昨日の事故のことが気になり、夕方の講義が終わると由美は彼がバイトをしていると話していたファミレスを覗いた。店に入ると学生風の店員が出てきた。由美は和樹に会いに来た旨を告げる。
「あいつ昨日から体調が悪いって休んでるよ。なんかあったのかな。すごく焦ってるみたいだったけど」
やっぱりなにかあったんだ。由美は胸にひっかかるものを感じた。
「あのう、和樹くんの住んでるところって教えてもらえますか」
「どういう関係なわけ? 個人情報だからあんま教えちゃヤバいんだけど」
「和樹くんに講義のノートを貸してるんです。まだ返してもらってなくて」
とっさにうそをつく。
「ああ、あいつ、なんかそういうとこありそう。試験近いし、ノートないと困るよね。ちょっと待ってて」
あっさり信じてくれた。それから彼が教えたことを内緒にしておくことを条件に和樹の住むアパートを教えてもらった。

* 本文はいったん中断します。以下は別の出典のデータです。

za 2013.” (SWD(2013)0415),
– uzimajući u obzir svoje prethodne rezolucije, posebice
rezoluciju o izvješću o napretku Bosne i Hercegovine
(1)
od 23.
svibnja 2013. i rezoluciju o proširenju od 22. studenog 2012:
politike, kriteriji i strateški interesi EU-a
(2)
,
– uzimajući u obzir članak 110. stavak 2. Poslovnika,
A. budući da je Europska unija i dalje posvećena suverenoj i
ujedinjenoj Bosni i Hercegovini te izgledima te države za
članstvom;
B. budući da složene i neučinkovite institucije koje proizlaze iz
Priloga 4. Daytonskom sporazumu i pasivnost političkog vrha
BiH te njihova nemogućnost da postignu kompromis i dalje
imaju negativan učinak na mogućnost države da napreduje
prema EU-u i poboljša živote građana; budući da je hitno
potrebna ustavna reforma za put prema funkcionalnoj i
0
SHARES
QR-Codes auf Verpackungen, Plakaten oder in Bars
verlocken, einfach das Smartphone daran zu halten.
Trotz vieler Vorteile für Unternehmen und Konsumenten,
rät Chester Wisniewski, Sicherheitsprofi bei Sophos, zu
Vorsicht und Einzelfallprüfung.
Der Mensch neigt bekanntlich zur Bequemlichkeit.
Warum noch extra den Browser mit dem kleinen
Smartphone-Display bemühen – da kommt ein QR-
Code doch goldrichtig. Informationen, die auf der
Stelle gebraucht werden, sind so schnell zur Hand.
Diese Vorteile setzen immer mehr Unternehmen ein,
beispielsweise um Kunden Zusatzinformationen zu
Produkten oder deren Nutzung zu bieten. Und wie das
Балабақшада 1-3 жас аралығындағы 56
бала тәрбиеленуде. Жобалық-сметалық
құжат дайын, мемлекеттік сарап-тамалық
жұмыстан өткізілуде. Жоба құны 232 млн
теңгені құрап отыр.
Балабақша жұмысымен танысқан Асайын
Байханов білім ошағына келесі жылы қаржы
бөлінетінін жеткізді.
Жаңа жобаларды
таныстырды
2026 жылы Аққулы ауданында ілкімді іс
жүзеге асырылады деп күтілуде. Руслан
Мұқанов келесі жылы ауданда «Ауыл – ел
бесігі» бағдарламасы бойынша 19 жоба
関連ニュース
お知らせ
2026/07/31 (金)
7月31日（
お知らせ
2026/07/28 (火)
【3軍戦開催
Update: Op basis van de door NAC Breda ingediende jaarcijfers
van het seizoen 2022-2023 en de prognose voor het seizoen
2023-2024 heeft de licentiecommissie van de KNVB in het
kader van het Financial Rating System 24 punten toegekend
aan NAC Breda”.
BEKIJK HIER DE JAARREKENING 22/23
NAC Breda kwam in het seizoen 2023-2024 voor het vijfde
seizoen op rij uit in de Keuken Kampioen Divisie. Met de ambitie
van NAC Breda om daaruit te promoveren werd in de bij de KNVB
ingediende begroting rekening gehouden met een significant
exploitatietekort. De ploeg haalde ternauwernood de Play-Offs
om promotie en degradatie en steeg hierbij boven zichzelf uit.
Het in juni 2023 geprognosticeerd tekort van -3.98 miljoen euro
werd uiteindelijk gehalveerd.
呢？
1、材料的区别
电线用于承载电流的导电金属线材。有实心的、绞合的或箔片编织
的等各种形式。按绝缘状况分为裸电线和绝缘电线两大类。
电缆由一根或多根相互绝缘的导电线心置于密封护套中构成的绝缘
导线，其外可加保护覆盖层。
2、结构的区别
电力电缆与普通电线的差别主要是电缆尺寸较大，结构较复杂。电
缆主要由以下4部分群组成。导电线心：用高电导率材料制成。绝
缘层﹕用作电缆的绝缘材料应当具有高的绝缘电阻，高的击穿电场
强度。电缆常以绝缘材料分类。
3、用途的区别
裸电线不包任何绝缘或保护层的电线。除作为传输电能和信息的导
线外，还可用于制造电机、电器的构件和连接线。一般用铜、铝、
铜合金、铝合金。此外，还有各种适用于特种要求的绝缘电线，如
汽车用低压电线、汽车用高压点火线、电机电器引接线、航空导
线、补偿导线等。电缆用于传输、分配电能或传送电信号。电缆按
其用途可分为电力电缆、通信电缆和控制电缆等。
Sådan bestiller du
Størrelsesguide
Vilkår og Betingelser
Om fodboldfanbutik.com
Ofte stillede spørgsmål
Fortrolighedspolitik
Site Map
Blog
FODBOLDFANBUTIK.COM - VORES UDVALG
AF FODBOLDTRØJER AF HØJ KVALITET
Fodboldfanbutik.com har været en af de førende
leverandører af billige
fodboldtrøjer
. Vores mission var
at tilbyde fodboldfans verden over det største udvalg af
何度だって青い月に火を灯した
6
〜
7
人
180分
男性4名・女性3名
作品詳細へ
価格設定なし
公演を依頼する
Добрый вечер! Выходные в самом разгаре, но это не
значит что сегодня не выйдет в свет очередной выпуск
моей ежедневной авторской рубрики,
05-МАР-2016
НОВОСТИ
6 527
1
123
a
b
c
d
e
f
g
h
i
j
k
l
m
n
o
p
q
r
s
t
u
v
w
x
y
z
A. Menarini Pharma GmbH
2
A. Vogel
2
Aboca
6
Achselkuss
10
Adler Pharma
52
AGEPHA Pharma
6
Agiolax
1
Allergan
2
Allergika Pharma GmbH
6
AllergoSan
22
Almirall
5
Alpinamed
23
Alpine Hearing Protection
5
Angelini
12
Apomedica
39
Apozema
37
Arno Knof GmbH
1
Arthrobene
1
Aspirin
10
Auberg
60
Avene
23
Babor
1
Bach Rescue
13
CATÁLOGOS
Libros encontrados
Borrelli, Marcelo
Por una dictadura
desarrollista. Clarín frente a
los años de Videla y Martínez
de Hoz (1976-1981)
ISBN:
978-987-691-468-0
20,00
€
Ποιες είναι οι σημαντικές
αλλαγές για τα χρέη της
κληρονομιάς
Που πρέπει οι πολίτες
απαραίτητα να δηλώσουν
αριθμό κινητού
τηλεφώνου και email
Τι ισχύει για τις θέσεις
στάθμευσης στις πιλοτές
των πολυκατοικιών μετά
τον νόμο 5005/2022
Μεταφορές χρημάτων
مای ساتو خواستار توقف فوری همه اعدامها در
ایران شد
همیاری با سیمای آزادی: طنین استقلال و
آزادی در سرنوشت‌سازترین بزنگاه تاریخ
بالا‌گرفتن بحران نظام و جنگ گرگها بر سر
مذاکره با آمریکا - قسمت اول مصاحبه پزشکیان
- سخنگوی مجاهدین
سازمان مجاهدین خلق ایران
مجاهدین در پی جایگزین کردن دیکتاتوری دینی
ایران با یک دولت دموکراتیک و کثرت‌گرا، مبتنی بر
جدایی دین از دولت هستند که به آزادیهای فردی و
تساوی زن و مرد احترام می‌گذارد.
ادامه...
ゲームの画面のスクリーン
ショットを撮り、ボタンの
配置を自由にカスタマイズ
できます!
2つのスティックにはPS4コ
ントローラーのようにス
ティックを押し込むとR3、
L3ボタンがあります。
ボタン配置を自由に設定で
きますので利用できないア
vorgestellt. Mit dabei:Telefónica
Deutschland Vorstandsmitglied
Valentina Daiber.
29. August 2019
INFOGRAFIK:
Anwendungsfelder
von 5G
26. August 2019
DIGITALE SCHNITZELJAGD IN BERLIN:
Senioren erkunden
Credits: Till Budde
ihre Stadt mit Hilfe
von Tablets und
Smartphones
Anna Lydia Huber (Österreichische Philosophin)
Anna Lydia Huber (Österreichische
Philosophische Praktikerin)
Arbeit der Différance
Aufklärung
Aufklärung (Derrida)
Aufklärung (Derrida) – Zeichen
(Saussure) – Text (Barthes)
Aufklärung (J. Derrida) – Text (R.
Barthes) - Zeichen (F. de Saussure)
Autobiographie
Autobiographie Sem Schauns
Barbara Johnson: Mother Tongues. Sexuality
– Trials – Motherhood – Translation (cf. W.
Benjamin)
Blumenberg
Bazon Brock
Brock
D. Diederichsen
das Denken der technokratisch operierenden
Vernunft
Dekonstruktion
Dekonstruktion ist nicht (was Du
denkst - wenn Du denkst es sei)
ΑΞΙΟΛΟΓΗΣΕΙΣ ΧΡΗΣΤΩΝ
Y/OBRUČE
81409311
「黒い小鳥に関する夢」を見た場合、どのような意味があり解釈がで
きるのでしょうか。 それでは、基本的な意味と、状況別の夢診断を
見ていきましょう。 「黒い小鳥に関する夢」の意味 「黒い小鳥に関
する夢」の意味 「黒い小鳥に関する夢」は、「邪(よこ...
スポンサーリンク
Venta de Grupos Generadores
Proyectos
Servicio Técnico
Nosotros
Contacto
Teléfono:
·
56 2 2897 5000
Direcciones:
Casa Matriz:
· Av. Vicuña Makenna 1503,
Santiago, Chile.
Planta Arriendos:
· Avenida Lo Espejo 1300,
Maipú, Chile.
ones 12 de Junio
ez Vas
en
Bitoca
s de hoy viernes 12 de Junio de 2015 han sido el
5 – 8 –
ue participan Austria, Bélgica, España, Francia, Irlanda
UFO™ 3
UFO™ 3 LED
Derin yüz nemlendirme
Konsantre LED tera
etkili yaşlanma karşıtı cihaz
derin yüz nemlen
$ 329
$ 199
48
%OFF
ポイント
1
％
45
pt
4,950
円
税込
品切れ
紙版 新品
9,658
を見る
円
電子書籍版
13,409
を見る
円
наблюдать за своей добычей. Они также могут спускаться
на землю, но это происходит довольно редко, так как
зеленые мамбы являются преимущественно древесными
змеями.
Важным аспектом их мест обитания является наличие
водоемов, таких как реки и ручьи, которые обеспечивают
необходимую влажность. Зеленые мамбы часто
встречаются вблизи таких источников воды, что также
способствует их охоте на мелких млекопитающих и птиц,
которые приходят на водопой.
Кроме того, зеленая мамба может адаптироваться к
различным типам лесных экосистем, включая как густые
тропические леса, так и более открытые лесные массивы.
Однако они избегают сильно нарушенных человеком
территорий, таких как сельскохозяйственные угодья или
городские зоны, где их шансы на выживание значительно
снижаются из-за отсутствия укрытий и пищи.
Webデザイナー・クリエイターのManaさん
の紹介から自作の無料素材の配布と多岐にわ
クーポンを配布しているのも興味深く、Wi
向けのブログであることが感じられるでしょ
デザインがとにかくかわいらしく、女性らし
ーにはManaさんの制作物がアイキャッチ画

アパートの場所はすぐにわかった。意外にも由美の住むアパートの近くだった。
「和樹くん、どうしたの」
和樹はアパートに引きこもっていた。あれから男から連絡があり、膝の痛みが出て仕事に行けなくなったらしく、その分の慰謝料を請求されたらしい。
「俺、もうだめだ。あいつに金払ったら大学なんて行けないよ。学校もう辞める」
「ちょっと、なに言ってるのよ。あたしが言って話をつけてきてあげる」
「だめだ。あいつは話なんてする気はない。さいしょからそれが狙いだったんだ」
和樹は男から金をゆすられている。あの男は当たり屋だったのだ。
混乱している彼は冷静に考えられないだろう。和樹が発する救難信号を由美はしっかり感じ取る。
毎回講義で寝るぐらい働いて稼いだお金をあんな男に渡すなんてあってはならない。由美は唇を噛み締めた。